--- EXTRACTED ENTRIES Enclosed Below ---
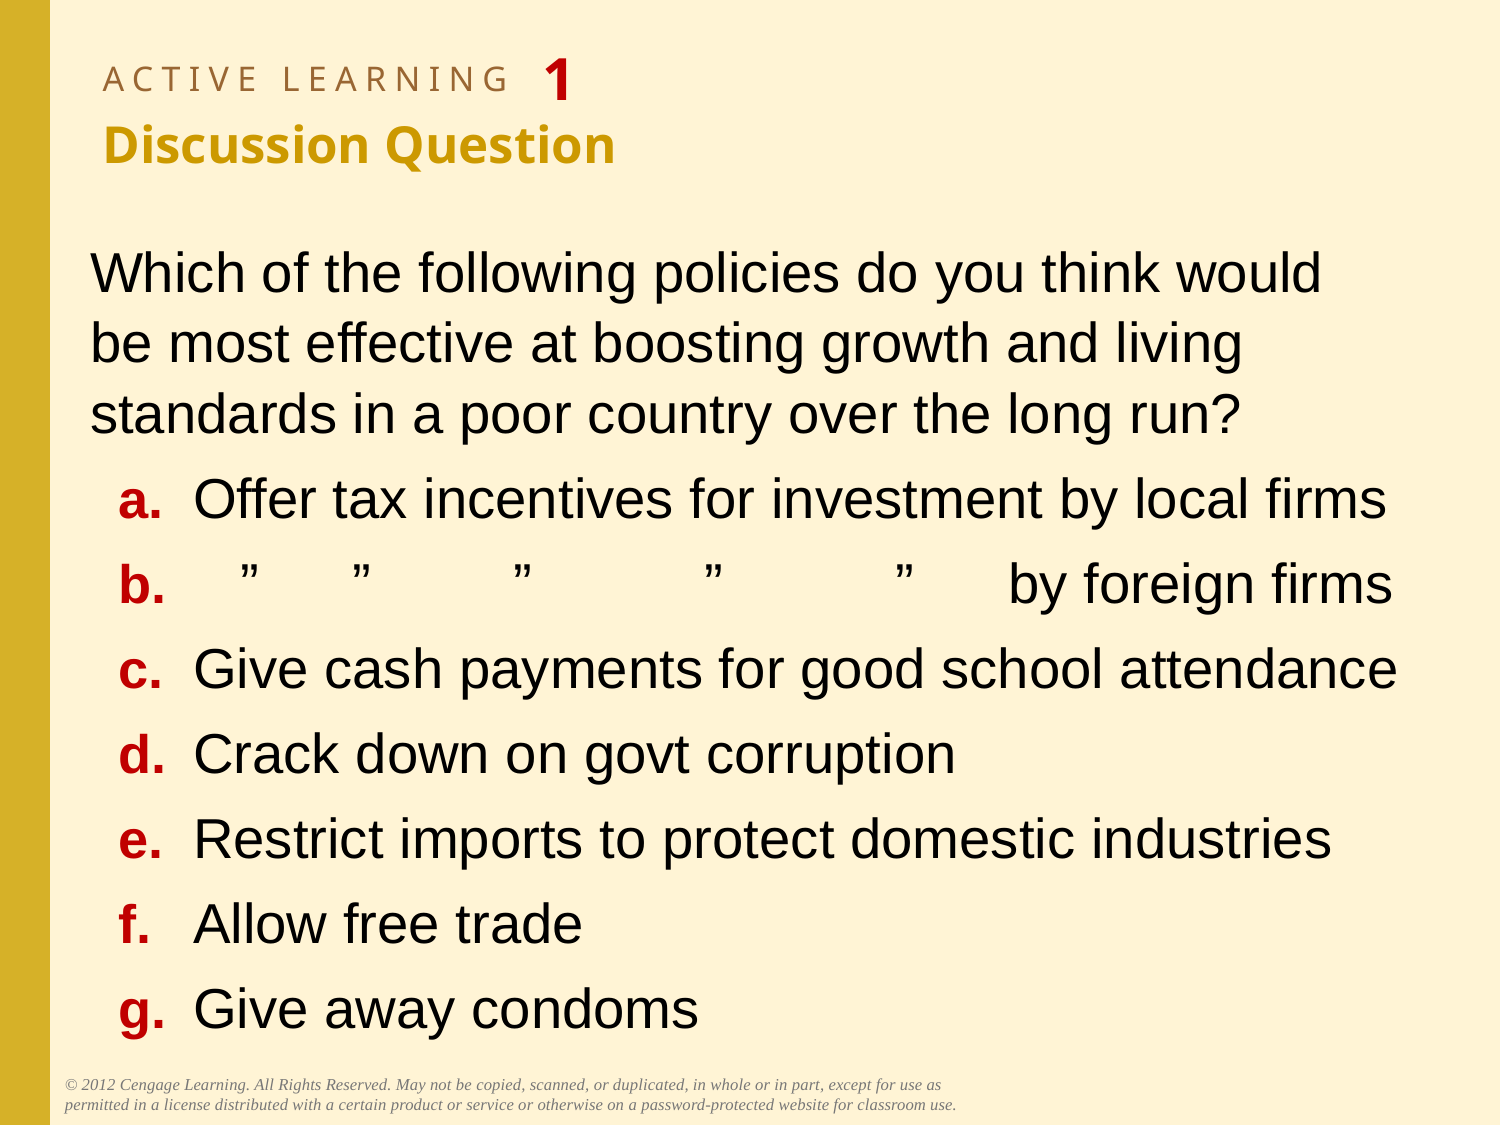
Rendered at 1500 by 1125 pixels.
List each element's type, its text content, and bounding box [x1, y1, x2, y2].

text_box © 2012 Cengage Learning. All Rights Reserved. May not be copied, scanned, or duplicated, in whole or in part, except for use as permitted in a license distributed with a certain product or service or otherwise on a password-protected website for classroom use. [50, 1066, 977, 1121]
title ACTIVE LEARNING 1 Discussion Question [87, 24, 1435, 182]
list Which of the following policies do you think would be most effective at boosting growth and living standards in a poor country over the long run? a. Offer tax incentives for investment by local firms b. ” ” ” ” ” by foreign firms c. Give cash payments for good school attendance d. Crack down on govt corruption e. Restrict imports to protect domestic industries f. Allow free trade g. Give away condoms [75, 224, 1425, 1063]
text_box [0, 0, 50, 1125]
--- End of Enclosed EXTRACTED ENTRIES ---
• _JOB ITEM_: Omitting the images, transcribe every record exactly.

• _FINISHED EXERCISE_:
Rendered at 1500 by 1125 pixels.
List each element's type, its text content, and bounding box [x1, y1, x2, y2].

text_box © 2012 Cengage Learning. All Rights Reserved. May not be copied, scanned, or duplicated, in whole or in part, except for use as permitted in a license distributed with a certain product or service or otherwise on a password-protected website for classroom use. [50, 1066, 977, 1121]
title ACTIVE LEARNING 1 Discussion Question [87, 24, 1435, 182]
list Which of the following policies do you think would be most effective at boosting growth and living standards in a poor country over the long run? a. Offer tax incentives for investment by local firms b. ” ” ” ” ” by foreign firms c. Give cash payments for good school attendance d. Crack down on govt corruption e. Restrict imports to protect domestic industries f. Allow free trade g. Give away condoms [75, 224, 1425, 1063]
text_box [0, 0, 50, 1125]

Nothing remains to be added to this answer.